Why is Vice burying its decent content among so much crap? Vice Gaming has authors that at least touch on the tough topics: Anita Sarkeesian, poorly written protagonists, writing characters outside your identity, and several on the future of games. But embedded in the majority of their articles is a shying away from real, controversial issues. 70% of the articles so far are personal reflections. Fine, that’s needed in games. But why not engage with the news, issues, and problems facing gaming as a whole? Why so tentative? As far as I can tell, Vice Gaming employs 2 female writers, with 1 other making a guest post towards the beginning of the publication. These female writers are responsible for roughly 8% of the articles. Congratulations, Vice Gaming, you’ve somehow managed to have even less female representation than the gaming industry. Quite the feat I must say.

As far as Vice Gaming’s reputation? One poster put it best: “Glad you guys made this page the rest of your retarded liberal brethren are pissing me off.” Good job, Vice Gaming, your posts, articles, and exposés on gaming have fallen so far outside the human-centered and truth-seeking that the rest of Vice is known for that you’ve garnered a whole new audience: conservative, closed-minded bigots. You’ve done exactly what nearly every other mainstream game news and articles site has done: pander to an audience that pretends to be the voice of gaming (through talking loudly and threatening others who speak and try to change gaming for the better). Awesome.

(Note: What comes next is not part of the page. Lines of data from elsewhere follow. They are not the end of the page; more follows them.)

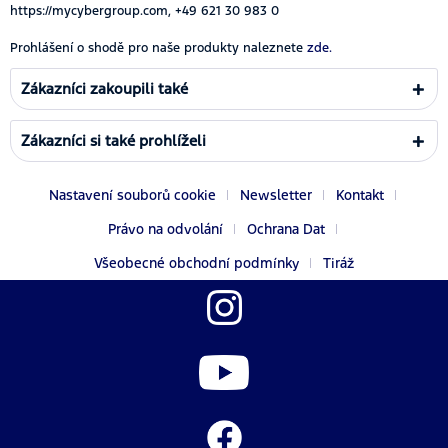
https://mycybergroup.com, +49 621 30 983 0
Prohlášení o shodě pro naše produkty naleznete
zde.
Zákazníci zakoupili také
Zákazníci si také prohlíželi
Nastavení souborů cookie
Newsletter
Kontakt
Právo na odvolání
Ochrana Dat
Všeobecné obchodní podmínky
Tiráž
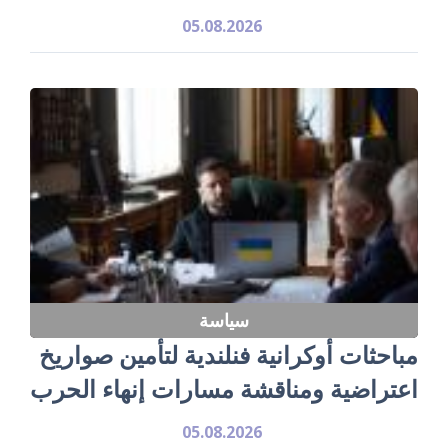
05.08.2026
سياسة
مباحثات أوكرانية فنلندية لتأمين صواريخ
اعتراضية ومناقشة مسارات إنهاء الحرب
05.08.2026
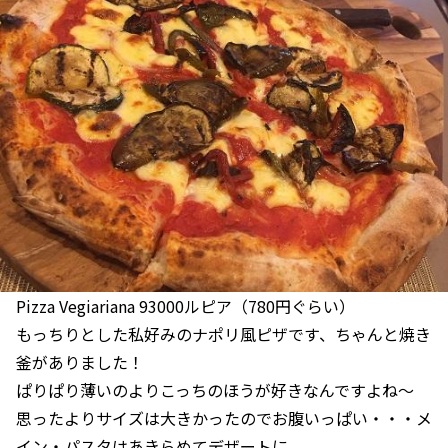
Pizza Vegiariana 93000ルピア（780円ぐらい）
もっちりとした私好みのナポリ風ピザです、ちゃんと焼き
釜がありました！
ぱりぱり薄いのよりこっちのほうが好きなんですよね～
思ったよりサイズは大きかったのでお腹いっぱい・・・メ
イン・パスタはあきらめてデザートに。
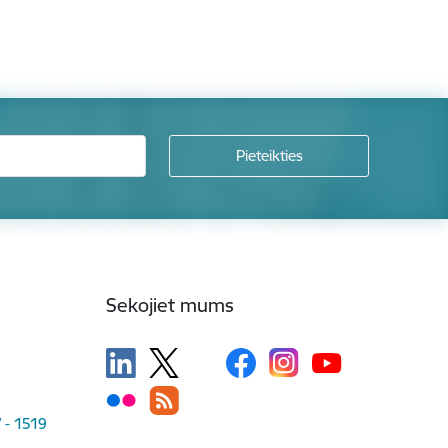
Sekojiet mums
V - 1519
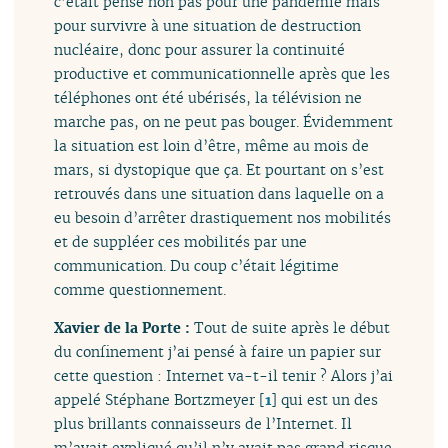
c’était pensé non pas pour une pandémie mais
pour survivre à une situation de destruction
nucléaire, donc pour assurer la continuité
productive et communicationnelle après que les
téléphones ont été ubérisés, la télévision ne
marche pas, on ne peut pas bouger. Évidemment
la situation est loin d’être, même au mois de
mars, si dystopique que ça. Et pourtant on s’est
retrouvés dans une situation dans laquelle on a
eu besoin d’arrêter drastiquement nos mobilités
et de suppléer ces mobilités par une
communication. Du coup c’était légitime
comme questionnement.
Xavier de la Porte :
Tout de suite après le début
du confinement j’ai pensé à faire un papier sur
cette question : Internet va-t-il tenir ? Alors j’ai
appelé Stéphane Bortzmeyer
[
1
]
qui est un des
plus brillants connaisseurs de l’Internet. Il
m’avait expliqué qu’il n’y avait pas grand risque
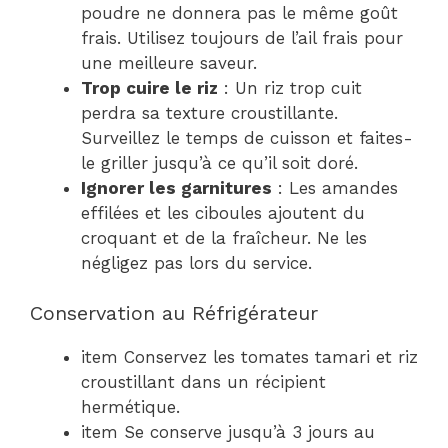
poudre ne donnera pas le même goût
frais. Utilisez toujours de l’ail frais pour
une meilleure saveur.
Trop cuire le riz
: Un riz trop cuit
perdra sa texture croustillante.
Surveillez le temps de cuisson et faites-
le griller jusqu’à ce qu’il soit doré.
Ignorer les garnitures
: Les amandes
effilées et les ciboules ajoutent du
croquant et de la fraîcheur. Ne les
négligez pas lors du service.
Conservation au Réfrigérateur
item Conservez les tomates tamari et riz
croustillant dans un récipient
hermétique.
item Se conserve jusqu’à 3 jours au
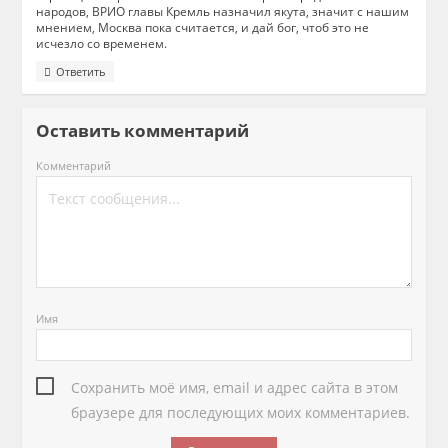
народов, ВРИО главы Кремль назначил якута, значит с нашим
мнением, Москва пока считается, и дай бог, чтоб это не
исчезло со временем.
Ответить
Оставить комментарий
Комментарий
Имя
Сохранить моё имя, email и адрес сайта в этом
браузере для последующих моих комментариев.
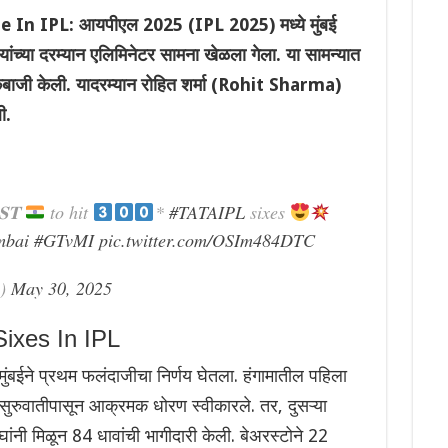
n IPL: आयपीएल 2025 (IPL 2025) मध्ये मुंबई
ंच्या दरम्यान एलिमिनेटर सामना खेळला गेला. या सामन्यात
फटकेबाजी केली. यादरम्यान रोहित शर्मा (Rohit Sharma)
ी.
𝐒𝐓
to hit
*
#TATAIPL
sixes
mbai
#GTvMI
pic.twitter.com/OSIm484DTC
n)
May 30, 2025
ixes In IPL
ंबईने प्रथम फलंदाजीचा निर्णय घेतला. हंगामातील पहिला
सुरुवातीपासून आक्रमक धोरण स्वीकारले. तर, दुसऱ्या
ंनी मिळून 84 धावांची भागीदारी केली. बेअरस्टोने 22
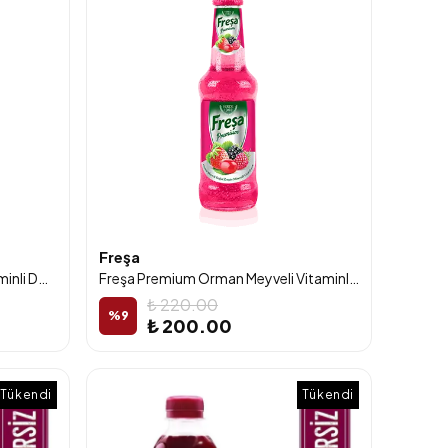
Freşa
Freşa Premium Mandalinalı Vitaminli Doğal Zengin Mineralli Gazlı İçecek 250ml 6'lı Paket
Freşa Premium Orman Meyveli Vitaminli Doğal Zengin Mineralli Gazlı İçecek 250ml 6'lı Paket
₺ 220.00
%
9
₺ 200.00
Tükendi
Tükendi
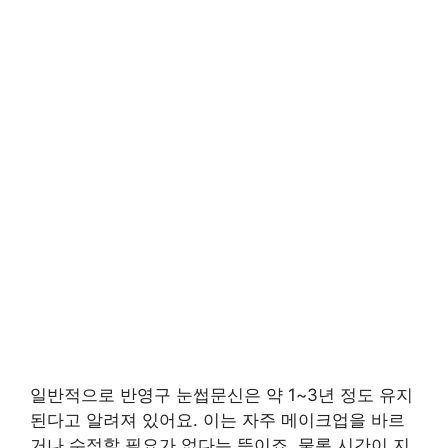
일반적으로 반영구 눈썹문신은 약 1~3년 정도 유지
된다고 알려져 있어요. 이는 자주 메이크업을 바르
거나 수정할 필요가 없다는 뜻이죠. 물론 시간이 지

Let me be utterly clear about one thing: I don’t hate Vice Gaming because I hate Vice or because I hate games. I hate Vice Gaming because I LOVE both of those things so much. I thought, this is it. This is going to be the mainstream news source that will overturn the industry. I desperately wanted them to be the voice of the silenced, to dig into those unpopular questions, to bring to gaming what they brought to everything else they’ve conquered. But instead, we get interviews with guys who mod games so they can jack off to naked video game characters. I’m going to drown myself in tears now.